Yazılı Görev A ::
Aşağıdaki okuma parçasına göre şu soruları cevaplayın:
(i) Topluluk davası Hukuk Muhakemeleri Kanununun hangi maddesinde düzenlenmiştir?
(ii) Bu yenilik hangi tarihten itibaren yürürlüğe girmiştir?
(iii) Doktrinde topluluk davasına başka hangi adlar verilmektedir?

Okuma Parçası ::

►

Prof. Dr. Hakan Pekcanıtez / Galatasaray Ü. Hukuk Fak. Öğretim Üyesi
Hukuk Muhakemeleri Kanununun tüketici hukuku bakımından getirdiği iki önemli yenilik bulunmaktadır. Bunlardan ilki topluluk davası, ikincisi ise, tüketici mahkemelerinde uygulanan basit yargılama usulüne ilişkin değişikliklerdir. Biz aşağıda bu iki konuyu ele alacağız.
I. TOPLULUK DAVASI
Hukuk Muhakemeleri Kanununda tüketici hukukunu ilgilendiren ilk değişiklik, dava türleri içinde “topluluk davası”na yer verilmiş olmasıdır. Hukuk Usulü Muhakemeleri Kanunumuzda böyle bir dava türü düzenlenmiş değildi. Gerçi maddi hukukta ve bazı özel kanunlarda topluluk davası açılmasına ilişkin hükümler düzenlenmiş ise de, genel olarak usul kanununda hüküm bulunmamaktaydı. Tüketici hukuku açısından Hukuk Muhakemeleri Kanununda yapılan ve 1 Ekim 2011 den itibaren yürürlüğe giren önemli bir yenilik 113. maddede düzenlenen topluluk davası ile getirilmiştir.
Hukuk Muhakemeleri Kanununun 113. maddesine göre, “Dernekler ve diğer tüzel kişiler, statüleri çerçevesinde, üyelerinin veya mensuplarının yahut temsil ettikleri kesimin menfaatlerini korumak için, kendi adlarına, ilgililerin haklarının tespiti veya hukuka aykırı durumun giderilmesi yahut ilgililerin gelecekteki haklarının ihlal edilmesinin önüne geçilmesi için dava açabilir.”
Günümüzde birçok kişiyi ilgilendiren ortak menfaatler söz konusudur. Tüketici, çevre, rekabet gibi alanlar buna örnek olarak gösterilebilir. Ortak menfaatler zedelendiğinde, menfaate sahip herkesin ayrı ayrı dava açması, gereksiz davaların açılmasına neden olmaktadır. Bu aynı zamanda daha fazla dava açılarak mahkemelerin meşgul edilmesine neden olmaktadır. Yine ayrı ayrı açılan davalar gereksiz masraf yapılmasına da neden olacaktır. Bu düşüncelerle topluluk davası genel olarak düzenlenmiştir.
Hukukumuzda topluluk davasının açılabilmesi Hukuk Muhakemeleri Kanunundaki düzenlemeden önce de kabul edilmekteydi. Ancak bu düzenlemeler özel alanlara ilişkin iken, Hukuk Muhakemeleri Kanununda topluluk davaları hakkında genel bir düzenleme yapılmıştır. (1) Maddenin gerekçesinde de belirtildiği gibi, “topluluk davası yoluyla, toplumsal yararın korunması ile dar ve teknik anlamda hukuki yarar kavramında bir açılım yaratılması amaçlanmaktadır.” Topluluk davasına doktrinde grup davası ya da sınıf davası da denilmektedir. (2)

◄

Alıştırma Malzemesi ::
►

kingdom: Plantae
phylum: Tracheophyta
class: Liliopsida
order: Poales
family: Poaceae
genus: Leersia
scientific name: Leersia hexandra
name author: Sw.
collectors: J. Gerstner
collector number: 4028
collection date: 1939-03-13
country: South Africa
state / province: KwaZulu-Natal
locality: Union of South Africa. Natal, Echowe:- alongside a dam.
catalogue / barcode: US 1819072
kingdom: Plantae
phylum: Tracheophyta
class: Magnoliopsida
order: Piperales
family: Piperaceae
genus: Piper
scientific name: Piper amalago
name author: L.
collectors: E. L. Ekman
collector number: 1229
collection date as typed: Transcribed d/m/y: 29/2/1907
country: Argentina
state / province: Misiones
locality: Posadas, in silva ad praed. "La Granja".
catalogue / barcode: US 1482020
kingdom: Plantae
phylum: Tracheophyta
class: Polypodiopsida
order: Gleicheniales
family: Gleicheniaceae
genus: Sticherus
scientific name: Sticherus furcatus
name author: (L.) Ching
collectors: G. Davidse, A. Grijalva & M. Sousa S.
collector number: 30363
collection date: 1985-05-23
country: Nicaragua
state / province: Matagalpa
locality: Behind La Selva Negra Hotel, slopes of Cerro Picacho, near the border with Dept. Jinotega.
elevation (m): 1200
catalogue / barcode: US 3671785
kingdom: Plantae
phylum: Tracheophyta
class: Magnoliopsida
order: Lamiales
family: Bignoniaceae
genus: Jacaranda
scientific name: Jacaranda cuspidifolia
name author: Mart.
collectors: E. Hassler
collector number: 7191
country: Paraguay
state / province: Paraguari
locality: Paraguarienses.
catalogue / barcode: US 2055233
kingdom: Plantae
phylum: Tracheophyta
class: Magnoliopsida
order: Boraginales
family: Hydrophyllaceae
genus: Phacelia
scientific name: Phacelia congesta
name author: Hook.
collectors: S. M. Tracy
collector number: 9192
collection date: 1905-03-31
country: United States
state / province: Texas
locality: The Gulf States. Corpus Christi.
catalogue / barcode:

◄

Yazılı Görev B ::
Yukarıdaki kayıtlarda "locality: Behind La" ifadesini içeren satırla başlayan ve kayıtların sonuna kadar uzanan bölümü, ilk ve son satır dahil olmak üzere, hiçbir değişiklik yapmadan yeniden yazın.

Nihai Cevap A ::
(i) 113. madde
(ii) 1 Ekim 2011
(iii) Grup davası ve sınıf davası

Nihai Cevap B ::
locality: Behind La Selva Negra Hotel, slopes of Cerro Picacho, near the border with Dept. Jinotega.
elevation (m): 1200
catalogue / barcode: US 3671785
kingdom: Plantae
phylum: Tracheophyta
class: Magnoliopsida
order: Lamiales
family: Bignoniaceae
genus: Jacaranda
scientific name: Jacaranda cuspidifolia
name author: Mart.
collectors: E. Hassler
collector number: 7191
country: Paraguay
state / province: Paraguari
locality: Paraguarienses.
catalogue / barcode: US 2055233
kingdom: Plantae
phylum: Tracheophyta
class: Magnoliopsida
order: Boraginales
family: Hydrophyllaceae
genus: Phacelia
scientific name: Phacelia congesta
name author: Hook.
collectors: S. M. Tracy
collector number: 9192
collection date: 1905-03-31
country: United States
state / province: Texas
locality: The Gulf States. Corpus Christi.
catalogue / barcode:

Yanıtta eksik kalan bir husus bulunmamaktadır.